March 08, 2019 | Jim Killock

Informal Censorship: The Internet Watch Foundation (IWF)

The following is an excerpt from the report UK Internet Regulation Part I: Internet Censorship in the UK Today.


Read the full report here.

The IWF, as a de facto Internet censor, has been popular with some people and organisations and controversial with others. The IWF deals with deeply disturbing material, which is relatively easily identified and usually uncontroversial to remove or block. This is relatively unique for content regulation.

Nevertheless, their partners’ systems for blocking have in the past created visible disruption to Internet users, including in 2008 to Wikipedia across the UK.[1] Companies employing IWF lists have often blocked material with no explanation or notice to people accessing a URL, causing additional problems.Some of its individual decisions have also been found wanting. Additional concerns have been created by apparent mission creep, as the IWF has sought or been asked to take on new duties. Its decisions are not subject to prior independent review, and it is unclear that ISP-imposed restrictions are compatible with EU law, in particular the EU Open Internet regulations, which indicate that a legal process should be in place to authorise any blocking.[2] Ideally, this would be resolved by the government providing a simple but independent authorisation process that the IWF could access.

The IWF has made some good and useful steps to resolve some of these issues.

It has chosen to keep its remit narrow and restricted to child abuse images published on websites. This allows it to reduce the risk that its approach creates over-reach. The IWF model is not appropriate where decisions are likely to be controversial.

It has an independent organisational external review, albeit this is not well-publicised, which could be a good avenue for people to give specific and confidential feedback.

The IWF has an appeals process, and an independent legal expert to review its decisions on appeal. The decisions it makes have the potential for widespread public effect on free expression, so could be subject to judicial review, which the IWF has recognised.

A significant disadvantage of the IWF process is that the external review applies legal principles, but is not itself a legal process, so does not help the law evolve. This weakness is found in other self-regulatory models.

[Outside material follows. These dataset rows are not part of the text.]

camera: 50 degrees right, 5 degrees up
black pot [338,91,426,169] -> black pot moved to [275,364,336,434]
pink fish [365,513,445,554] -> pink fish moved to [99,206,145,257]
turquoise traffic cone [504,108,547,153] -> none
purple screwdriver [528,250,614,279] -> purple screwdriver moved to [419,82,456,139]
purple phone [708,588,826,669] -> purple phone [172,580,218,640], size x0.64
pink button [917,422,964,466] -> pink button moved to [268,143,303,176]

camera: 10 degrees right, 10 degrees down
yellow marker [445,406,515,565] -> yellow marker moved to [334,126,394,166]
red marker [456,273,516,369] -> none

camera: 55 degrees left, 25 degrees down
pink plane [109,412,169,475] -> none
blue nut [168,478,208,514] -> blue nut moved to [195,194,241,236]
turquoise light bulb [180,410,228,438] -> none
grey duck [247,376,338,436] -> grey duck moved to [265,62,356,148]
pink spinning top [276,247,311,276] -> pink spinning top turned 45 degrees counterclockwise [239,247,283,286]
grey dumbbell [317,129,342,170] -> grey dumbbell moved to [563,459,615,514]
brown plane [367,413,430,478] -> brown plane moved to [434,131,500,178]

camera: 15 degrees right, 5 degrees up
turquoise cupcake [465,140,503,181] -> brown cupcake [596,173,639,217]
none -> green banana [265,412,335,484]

There is also a lack of information about appeals, why decisions were made, and how many were made. There is incomplete information about how the process works.[3] Appeal findings are not made public.[4] Notifications are not always placed on content blocks by ISPs. This is currently voluntary.

Recommendations to IWF:

1. Adopt Freedom of Information principles for information requests
2. Ensure that the IWF’s external evaluation process is visible and accessible by third parties
3. Ensure that processes are clearly documented
4. Require notices to be placed at blocked URLs
5. Publish information about appeals, such as: the numbers made internally and externally each year; whether successful or not; and the reasoning in particular decisions

[1] See https://en.wikipedia.org/wiki/Internet_Watch_Foundation_and_Wikipedia
[2] See reference 38 below
[3] http://web.archive.org/web/20180605155231/https://www.iwf.org.uk/sites/default/files/inline-files/Content%20assessment%20appeal%20flow%20chart%20process.pdf 

[4] The BBFC, for instance, operates a system of publishing the reasoning behind its content classification appeals.